* Zu beantwortende Fragen:
• a. Welches Bier nennt Markus Betz im Text über das Lagern von Bier als Beispiel für eine nicht vorhersagbare Entwicklung?
• b. Führe den Text über das Lagern von Bier nach seinem letzten Satz weiter.

* Gezeigter Textauszug:

Versuchsanordnungen. „Die geschmackliche Entwicklung beim Lagern geht generell in Richtung weich. Die Kohlensäure schwindet, bei einem Bockbier etwa kommen noch mehr Röstaromen zum Vorschein, es wird karamelliger.“ Kunden, die sich für die Aromaentwicklung eines Bieres über die Zeit interessieren, empfiehlt Markus Betz, sich drei Flaschen zu kaufen. „Eine trinkt man sofort, macht sich vielleicht Notizen. Eine nach einem Jahr, eine nach drei oder vier Jahren.“ Wichtig sei beim Lagern von Bieren allerdings immer der Faktor „vielleicht“. „Es kann sein, dass sich gar nichts tut. Dass ein Bier nur abbaut“, meint Betz. Als Beispiel für die nicht vorhersagbare Entwicklung von Bieren nennt er das Hofstettner Honigbock, das er auch gleich für eine kleine Versuchsanordnung zuhause empfiehlt.

* Bereitgestellte Datensätze:
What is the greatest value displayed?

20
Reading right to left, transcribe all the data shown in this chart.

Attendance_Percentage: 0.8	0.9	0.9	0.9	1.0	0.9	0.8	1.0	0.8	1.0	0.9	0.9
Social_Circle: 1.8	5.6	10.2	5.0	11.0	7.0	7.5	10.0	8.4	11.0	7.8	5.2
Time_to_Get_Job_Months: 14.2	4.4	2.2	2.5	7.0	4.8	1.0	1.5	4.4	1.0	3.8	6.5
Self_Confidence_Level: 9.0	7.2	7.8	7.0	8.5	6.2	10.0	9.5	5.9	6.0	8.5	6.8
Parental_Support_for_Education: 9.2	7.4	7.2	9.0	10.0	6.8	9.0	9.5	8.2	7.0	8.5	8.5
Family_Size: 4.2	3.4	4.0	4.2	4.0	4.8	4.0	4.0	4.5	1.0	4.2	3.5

* Ergebnisse der Aufgaben:
• a. Das Hofstettner Honigbock.

• b.
„Zur Eröffnung des BeerLovers-Geschäfts im vergangenen Dezember haben wir eines von 2011 bekommen, mit Bügelverschluss, wo natürlich immer Sauerstoff dazukommen kann. Das war nur schal. Das von 2012 hingegen war hochinteressant, fast ein Likör.“ Biersommelierstaatsmeister Clemens Kainradl empfiehlt Interessierten, sich eine Kiste mit dem Samichlaus der Brauerei Eggenberg zu besorgen und über zehn Jahre zu trinken. Mit seinen 14 Volumsprozent sei dieses Starkbier ein Paradebeispiel für Reifepotenzial. Denn der Alkoholgehalt ist entscheidend. „Ab sechs Prozent wird ein Bier nicht fader und schlechter, sondern kann sich auch positiv entwickeln.“ Ein filtriertes Bier mit 4,9 Volumsprozent sei eher der Kandidat für schalen Kartongeschmack. Eine Ausnahme sind Sauerbiere, die auch bei niedrigem Alkoholgehalt überaus lagertauglich seien und durch das Liegenlassen „runder, weniger kantig“ würden. Barley Wines wie das L’Ultima Luna von Del Ducato indes entwickeln sich, machte Kainradl die Erfahrung, „auch geöffnet noch über Monate positiv“ – auf den Flaschen von L’Ultima Luna sind als Mindesthaltbarkeit sogar einige Jahrzehnte angegeben.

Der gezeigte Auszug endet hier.